Quatro dias depois, a defesa da J&F protocolou nova petição no TRF4. Pediu urgência na confirmação de que os livros societários deveriam permanecer sob a guarda e responsabilidade da Eldorado.

A resposta veio no dia seguinte, em despacho do desembargador João Batista Silveira, vice-presidente do TRF4. Ele foi favorável aos irmãos Batista e reforçou a autorização para que os ativos fossem devolvidos. O desembargador Batista confirmou, finalmente, e como queriam os irmãos Batista, a "suspensão da arbitragem" nos termos da J&F: com o dinheiro da operação devolvido à Paper, com os livros societários em poder da Eldorado e sem uma nova conta de custódia.

A desmoralização da arbitragem

Diante da decisão do desembargador Batista, a atuação do tribunal arbitral perdia o resto de sentido que ainda carregava. Graças à nova liminar e às notificações da J&F que julgou "ameaçadoras", o presidente do tribunal arbitral, Juan Fernández-Armesto, no cargo desde 2019, comunicou sua renúncia na segunda-feira, dia 23.

Armesto confirmou que, após a desistência do Itaú, “devido às alegadas pressões da J&F, nenhum dos possíveis agentes depositários sucessores aceitou o encargo”.

Ele alegou que, além da pressão por parte da J&F para que nenhum outro banco aceitasse ficar com a custódia, a defesa dos irmãos Batista adotou uma postura de confronto contra o tribunal e passou a ameaçá-lo de processo por “prevaricação”, “desobediência” ou “abuso de autoridade”.

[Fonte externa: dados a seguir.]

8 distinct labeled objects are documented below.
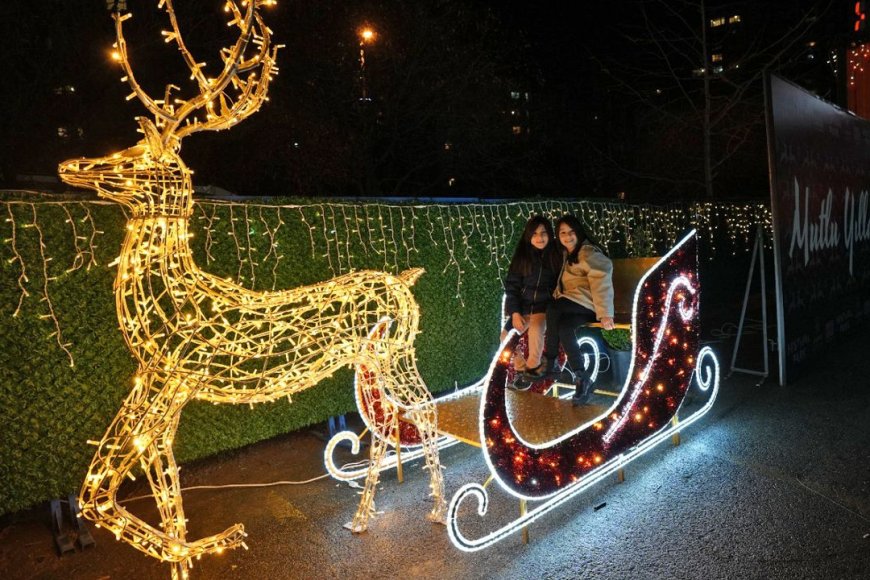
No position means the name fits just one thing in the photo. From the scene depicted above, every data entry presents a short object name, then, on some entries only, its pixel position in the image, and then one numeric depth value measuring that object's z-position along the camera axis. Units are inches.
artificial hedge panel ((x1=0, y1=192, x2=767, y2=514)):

Fernández-Armesto disse que não é legítimo “que advogados, atuando em representação da parte que os designou, inconformados com as medidas unânimes adotadas pelo tribunal arbitral, ameacem um árbitro, e em especial o presidente".

Foi acompanhado por outro árbitro responsável pela avaliação do litígio, Paulo Mota Pinto, que criticou as ações da J&F. Disse que considera os fatos graves e que os limites foram ultrapassados pela defesa dos irmãos Batista.

Procurada, a J&F afirmou que não houve pressão. A holding diz que "alertou claramente que o tribunal arbitral estava descumprido ordem judicial e que isso poderia incorrer em diversos crimes". Acrescentou que a "decisão do vice-presidente do TRF-4 disse claramente que o tribunal arbitral estava "desafiando' a Justiça brasileira".

O Itaú disse que não se manifestará por conta das "obrigações de confidencialidade" que o contrato impõe. Não quis responder sobre o motivo da renúncia e recusou-se a comentar se houve ou não pressão por parte da J&F.

Em nota, a Paper afirmou que a renúncia dos árbitros "só confirma que a J&F despreza os contratos, as decisões que lhe são contrárias agindo sem a devida seriedade e ética em suas relações comerciais".

"A J&F, ciente que não tem qualquer chance de vencer legalmente a disputa, recorre a toda espécie de artifícios processuais protelatórios e enganosos para adiar a sua inevitável derrota. Essas ações não apenas põem em xeque o devido processo legal, como também prejudicam a imagem do Brasil no exterior e abalam a confiança dos investidores no País", divulgou.